"Have you looked at the sky lately?" (Part 2) The NASA Death Probe That Could Have Been

Militarized Mars Rover (D3 concept sketch). You know they wanted to.

On 20 Aug 1977, the United States launched the space probe Voyager 2 on a mission to study Jupiter, Saturn, Uranus (*snicker*), Ur Mama, Neptune, and the outer reaches of the solar system. Then, evidently realizing they forgot about Voyager 1, another launch was conducted on 5 Sept 1977, which also targeted our far-flung celestial neighbors.

This was the team in charge of numbering the Voyager missions

But were these dual scientific feats really expressions of just American ingenuity? The fact that we just posed this in the form of a question would suggest they were not. True, the US had been flexing big time with the Apollo moon missions since 1969. But, as noted in Part 1 of Part 4 of this ongoing series (that’s correct, do the math), the timing of these ambitious satellites was suspicious, coming only 8 months after a Soviet Death Probe crashed into the American Midwest which was eventually destroyed by American Bionic agent and superhuman mustache wearer Steve Austin.

One might argue that there is no “direct,” “credible,” or even “vaguely lucid” evidence that the United States used technology from a destroyed Soviet Venus “Death Probe” to advance their own space program.
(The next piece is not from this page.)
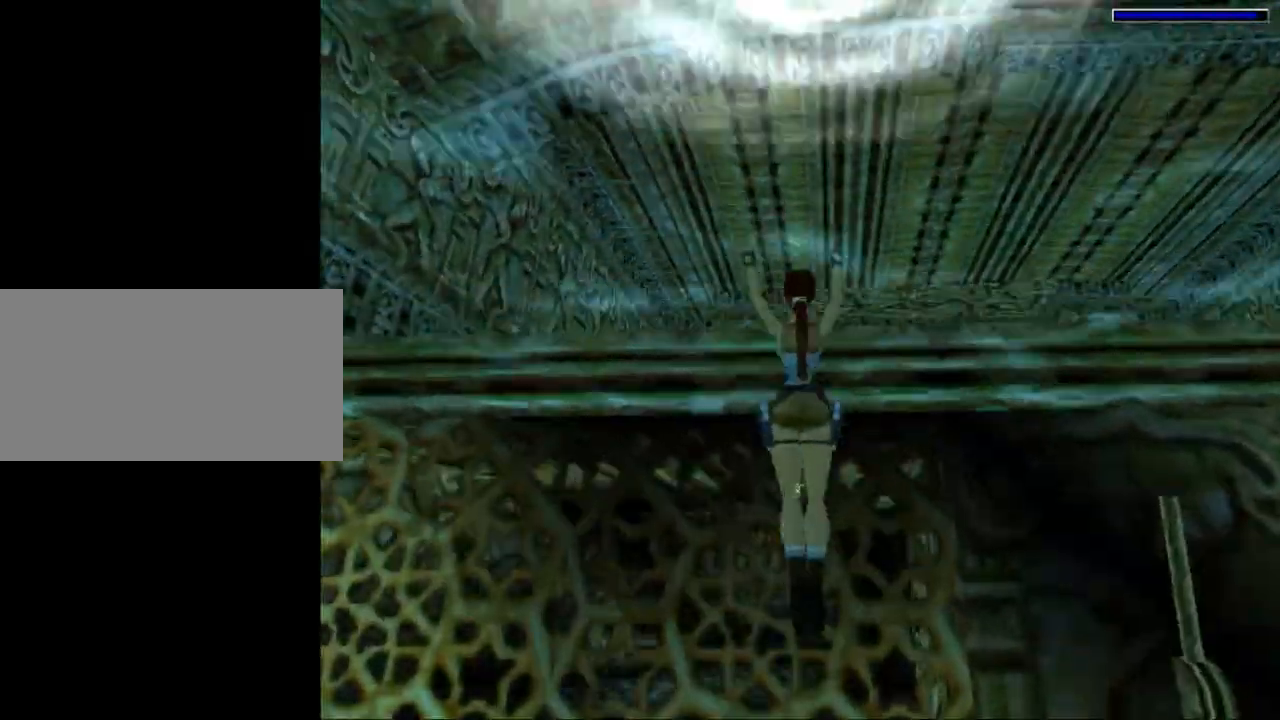
{"keys": ["act", "up"], "events": [[33, "jump", "up"], [67, "act", "down"]]}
As one leading scientist put it when we asked her about it, “Get out of my office.”

Which, of course, strongly suggests that the Deep State is covering it up.

Having therefore established that a total absence of evidence of a coverup is de facto evidence of a coverup, let’s compare the most recent American Probe to the Venus Death Probe, using schematics obtained by the Interesting Times Harold using a mix of investigative savvy, plucky journalism, and possibly a lot of cold and flu medication (we can’t remember). You may notice that while the Soviet schematic is more blunt about the capabilities of the Probe, the US Perseverance’s schematic appears as though it may have been doctored prior to its release.

So was NASA’s Mars rover program spun off from Soviet military technology captured in the 1970s? Were the rovers Sojourner, Spirit, Opportunity, Non-sequitur, Curly, Curiosity, and Perseverance derived from a past Communist regime’s advanced military hardware? And why did they decide to do away with the cool stuff and seemingly stick with nerdy science stuff?


Oh, wait. You were wanting that answer from us, weren’t you? Um, yes. Probably. Stay tuned for the next installment.

Editor’s note: You will never work for a newspaper ever again.